RECORDS SHOWN START

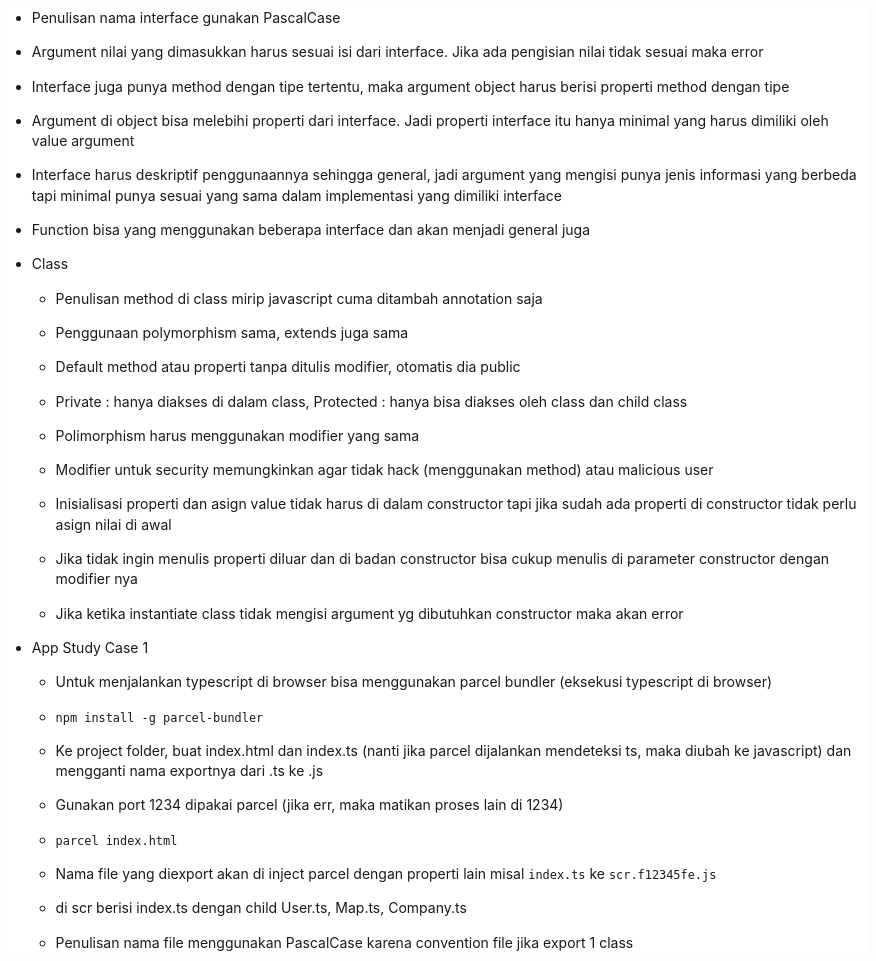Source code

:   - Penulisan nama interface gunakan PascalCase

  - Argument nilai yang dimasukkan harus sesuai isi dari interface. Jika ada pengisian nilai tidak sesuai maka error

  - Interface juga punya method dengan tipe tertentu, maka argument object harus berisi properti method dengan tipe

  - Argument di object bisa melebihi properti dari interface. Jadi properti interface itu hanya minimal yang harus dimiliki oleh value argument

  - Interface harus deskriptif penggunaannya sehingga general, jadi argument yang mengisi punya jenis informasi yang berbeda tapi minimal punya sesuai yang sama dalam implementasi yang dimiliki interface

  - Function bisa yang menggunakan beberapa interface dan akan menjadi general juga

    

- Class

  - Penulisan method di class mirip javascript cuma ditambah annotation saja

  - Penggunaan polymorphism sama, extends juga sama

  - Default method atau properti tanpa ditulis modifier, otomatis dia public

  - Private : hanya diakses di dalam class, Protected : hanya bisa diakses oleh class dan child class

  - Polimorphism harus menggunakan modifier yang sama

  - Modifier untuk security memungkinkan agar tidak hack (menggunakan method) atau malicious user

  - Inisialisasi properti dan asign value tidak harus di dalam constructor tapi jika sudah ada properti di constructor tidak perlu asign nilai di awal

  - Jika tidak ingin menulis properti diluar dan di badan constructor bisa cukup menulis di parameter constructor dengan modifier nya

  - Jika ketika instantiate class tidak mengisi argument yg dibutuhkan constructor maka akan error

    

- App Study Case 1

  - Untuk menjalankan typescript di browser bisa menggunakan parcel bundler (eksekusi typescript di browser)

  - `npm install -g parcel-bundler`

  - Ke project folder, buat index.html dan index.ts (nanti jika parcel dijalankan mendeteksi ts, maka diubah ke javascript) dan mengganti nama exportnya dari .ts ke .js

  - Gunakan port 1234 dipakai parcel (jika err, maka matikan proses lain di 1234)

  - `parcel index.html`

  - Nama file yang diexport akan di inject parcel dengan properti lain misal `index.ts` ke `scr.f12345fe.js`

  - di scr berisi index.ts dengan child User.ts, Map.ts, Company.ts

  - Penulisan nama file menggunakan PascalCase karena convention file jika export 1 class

RECORDS SHOWN END

**DIRECTIONS FOR THIS TASK**
For each line above that includes "dalam", make a copy.

**TASK RESPONSE**
  - Interface harus deskriptif penggunaannya sehingga general, jadi argument yang mengisi punya jenis informasi yang berbeda tapi minimal punya sesuai yang sama dalam implementasi yang dimiliki interface
  - Private : hanya diakses di dalam class, Protected : hanya bisa diakses oleh class dan child class
  - Inisialisasi properti dan asign value tidak harus di dalam constructor tapi jika sudah ada properti di constructor tidak perlu asign nilai di awal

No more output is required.